I meet Mrs. Botanical, with whom I cross paths now and then. Local girl, who’s walked this district since childhood, noticing nature. A real naturalist. It turns out she is the daughter of the wild-gardening couple who were so welcoming on one of my earlier walks. I should have known… of course. They have infused in her their wonder of the wild. A very precious gift this, from parent to child, it seems to me…. better by far than a trust fund. She tells me of her own recent encounters – just this last week, in the little brook/ditch that runs from Histon to join our Beck Brook at the coppice, she has come across water voles, then the largest grass snake she’s ever seen, then some eels. She is so thrilled that it’s as good as seeing these creatures with my very own eyes. And it confirms my earlier sightings of grass snake and eel. The presence of the fast-declining water vole here is an unexpected surprise. Even though I regularly scan the banks of our various watercourses I have never even seen their tell-tale holes, just above the waterline.

Hawthorn blossom, though still not fully out everywhere, adorns the hedges and banks and woodland edges …. in fact the whole green countryside, wherever you look, is splashed with white. It reveals itself as the dominant hedge tree round here by far, with blackthorn less common. When hawthorn grows naturally, without hacking and topping, it throws out long arched sprays of blossom, with flowers all the way down to the tips. The red hawthorn seems later and is just breaking bud. Horse-chestnuts still in flower, lit with great, upright pinkish-white cones, evenly spaced over each tree. But the season really belongs to the wild flowers and flowering grasses, which are now in a rush, coming too many and too fast for me to identify. Sometimes their foliage is more interesting than their flowers. Lacy white cow-parsley, up to four feet high, is dominant now, along with the feathering grasses and uncoiling thistles. Big ox-eye daisies or moon daisies, two inches across with gold eyes, each one on a tall slender stem, have come up in the disturbed ground along the guided-busway. They are the loveliest of flowers and I want to gather them up and take them home, they’re that sort of flower. But of course there are too few about to pick even one, they might even be endangered, and it’s probably illegal.

At the ancient Abbey Farm, adjacent to Histon church, are retained some small pieces of old woodland, meadow, and an overgrown scrubby tract – some of the few places in the neighbourhood that are a little bit wild, or not overly managed at least. Sauntering some 50 yards in front of me, on a footpath winding through the latter, is a muntjac.
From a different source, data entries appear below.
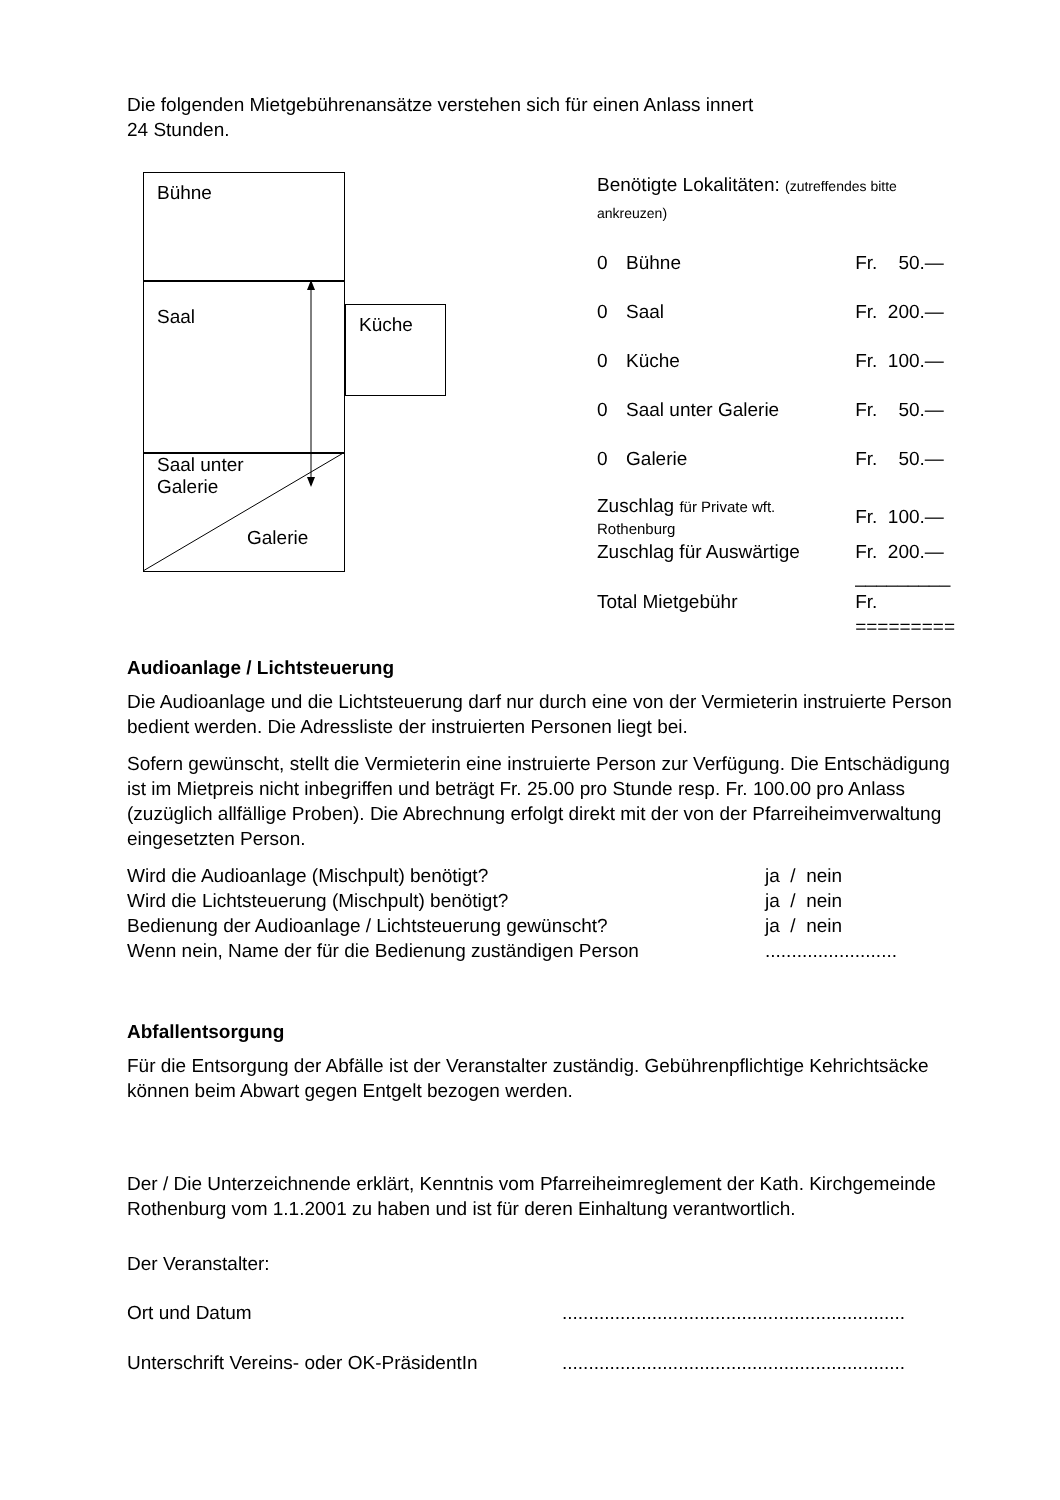Die folgenden Mietgebührenansätze verstehen sich für einen Anlass innert
24 Stunden.
Bühne
Saal Küche
Saal unter
Galerie
Galerie
Benötigte Lokalitäten: (zutreffendes bitte ankreuzen)
| 0 | Bühne | Fr. 50.— |
| 0 | Saal | Fr. 200.— |
| 0 | Küche | Fr. 100.— |
| 0 | Saal unter Galerie | Fr. 50.— |
| 0 | Galerie | Fr. 50.— |
| Zuschlag für Private wft. Rothenburg | | Fr. 100.— |
| Zuschlag für Auswärtige | | Fr. 200.— |
| | | _________ |
| Total Mietgebühr | | Fr. |
| | | ========= |
Audioanlage / Lichtsteuerung
Die Audioanlage und die Lichtsteuerung darf nur durch eine von der Vermieterin instruierte Person bedient werden. Die Adressliste der instruierten Personen liegt bei.
Sofern gewünscht, stellt die Vermieterin eine instruierte Person zur Verfügung. Die Entschädigung ist im Mietpreis nicht inbegriffen und beträgt Fr. 25.00 pro Stunde resp. Fr. 100.00 pro Anlass (zuzüglich allfällige Proben). Die Abrechnung erfolgt direkt mit der von der Pfarreiheimverwaltung eingesetzten Person.
| Wird die Audioanlage (Mischpult) benötigt? | ja / nein |
| Wird die Lichtsteuerung (Mischpult) benötigt? | ja / nein |
| Bedienung der Audioanlage / Lichtsteuerung gewünscht? | ja / nein |
| Wenn nein, Name der für die Bedienung zuständigen Person | ......................... |
Abfallentsorgung
Für die Entsorgung der Abfälle ist der Veranstalter zuständig. Gebührenpflichtige Kehrichtsäcke können beim Abwart gegen Entgelt bezogen werden.
Der / Die Unterzeichnende erklärt, Kenntnis vom Pfarreiheimreglement der Kath. Kirchgemeinde Rothenburg vom 1.1.2001 zu haben und ist für deren Einhaltung verantwortlich.
Der Veranstalter:
| Ort und Datum | ................................................................. |
| Unterschrift Vereins- oder OK-PräsidentIn | ................................................................. |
Yes, it’s just the sort of place I would expect to see one, with plenty of open grazing close to cover. It trots like a dog, and curls its broad tail upwards, flashing the flat white underside like a banner. It disappears into a thicket. I emerge onto a broad sloping meadow, ungrazed and uncut, full of flowers, especially the buttercup. I’ve never seen so many buttercups – a field of buttercups. Not good for grazing stock perhaps, but perfectly harmless when cut and dried in the process of hay-making. I walk back along Histon Brook, with the setting sun in my eyes, looking for water voles. But nothing disturbs the water, which lies black and still and silent.